We booked appointments for the apartment viewing which were at times a week away, and at best after 3 working days. We'd go to the admin office where a manager would tell us about the property and then either accompany us to the apartment or simply point us in the direction of the apartment. In some cases, we couldn't view the actual apartment because the tenant's lease was still on. So one afternoon, we looked at the model apartment, loved it, and decided to submit an application the next day. Lo and behold, the next day the apartment was no longer available. This happened a couple of times.
I digress here - but I need to add this. In the US, the ground level is the first floor. The next level is the second floor, and so on. None of the apartments we saw had over 3 floors (what I'd call the second floor in India). So this led to a wee bit of confusion at times.
There was an apartment available for what seemed like a steal. So of course it was gone even before we could see the place! The apartments that we did see, and were at reasonable rents, did not appeal to us. The kitchens in almost all the apartments we looked at were small and did not have enough space to place our appliances let alone cook. And we do love to cook.
We barely had much time to think things through - apartments were going off the market within hours. I was worried we wouldn't find a decent place to call home.
Then came the golden day when we saw 2 apartments and loved both. Of course, now loved meant that we got most of the ticks on our checklist. Objectively, we decided to go ahead with the place with the better location rather than the better layout (of the house). We submitted our application and paid the $30-$50 application fee for each person living in the apartment (the application fee bit was a shocker).
We then had to share a copious amount of details about ourselves and get a guarantor (thank uncle for that!) to avoid paying a hefty security deposit. We did pay a security deposit, just not a hefty one.
A view of the apartment property
So yay, we found a place to live and with pretty much everything ticked on our checklist. We also recently figured that the property we live in is in the same sector (I think) as the fire station. So even the off chance of power cuts is something we'll avoid. There's greenery all around and is calming to while away the blues on the balcony.

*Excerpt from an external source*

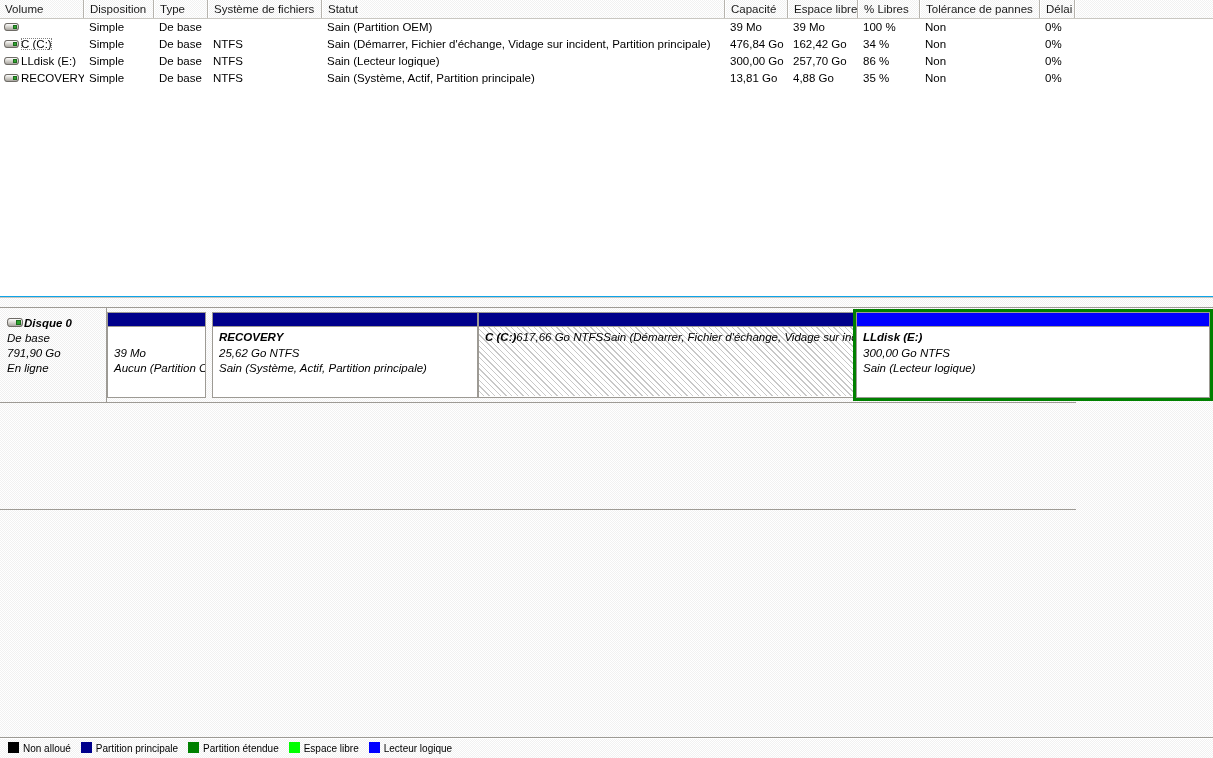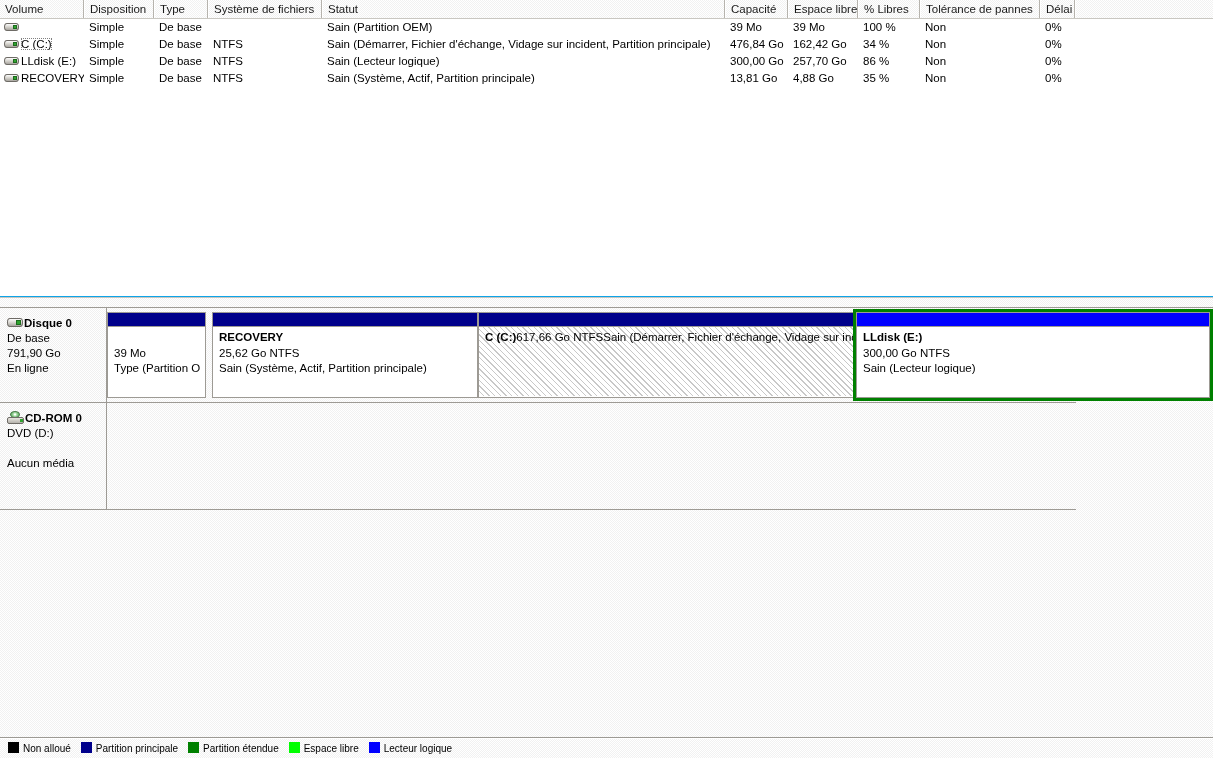"Disque 0" .disk-row { font-style: none -> italic }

Gentle breeze as viewed from the balcony
We met quite a few property managers in the process of viewing apartments. Some of them were so warm and friendly that we'd rate the place higher than the others. As always, I realize, it boils down to people and interactions and how they made you feel.
Random Closing Thoughts because Why Not!
Finding a place to call home, putting my stamp all over the place, and filling spaces with all that's mine are all myriad ways to feel like I belong here. It's too early to feel that I belong. Maybe I never will. I wonder if it's crazy to move from home with the intent to find another one.
Often I imagine I've carried my life, my World to this country. I'm trying to make sense of what it means to be here. What does it mean to try and find a place away from everything I've known?